Exercise: Would you retype exactly the lines from the one containing "Superintendência de Infraestrutura Rodoviária" through the last line of the records below, and nothing else?

*** Records provided Section Begins ***

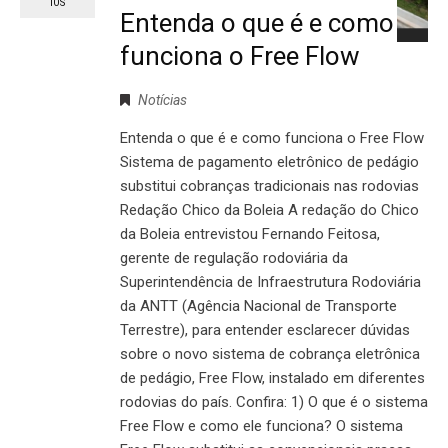
IOS
Entenda o que é e como
funciona o Free Flow
Notícias
Entenda o que é e como funciona o Free Flow
Sistema de pagamento eletrônico de pedágio
substitui cobranças tradicionais nas rodovias
Redação Chico da Boleia A redação do Chico
da Boleia entrevistou Fernando Feitosa,
gerente de regulação rodoviária da
Superintendência de Infraestrutura Rodoviária
da ANTT (Agência Nacional de Transporte
Terrestre), para entender esclarecer dúvidas
sobre o novo sistema de cobrança eletrônica
de pedágio, Free Flow, instalado em diferentes
rodovias do país. Confira: 1) O que é o sistema
Free Flow e como ele funciona? O sistema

*** Records provided Section Ends ***

Output:
Superintendência de Infraestrutura Rodoviária
da ANTT (Agência Nacional de Transporte
Terrestre), para entender esclarecer dúvidas
sobre o novo sistema de cobrança eletrônica
de pedágio, Free Flow, instalado em diferentes
rodovias do país. Confira: 1) O que é o sistema
Free Flow e como ele funciona? O sistema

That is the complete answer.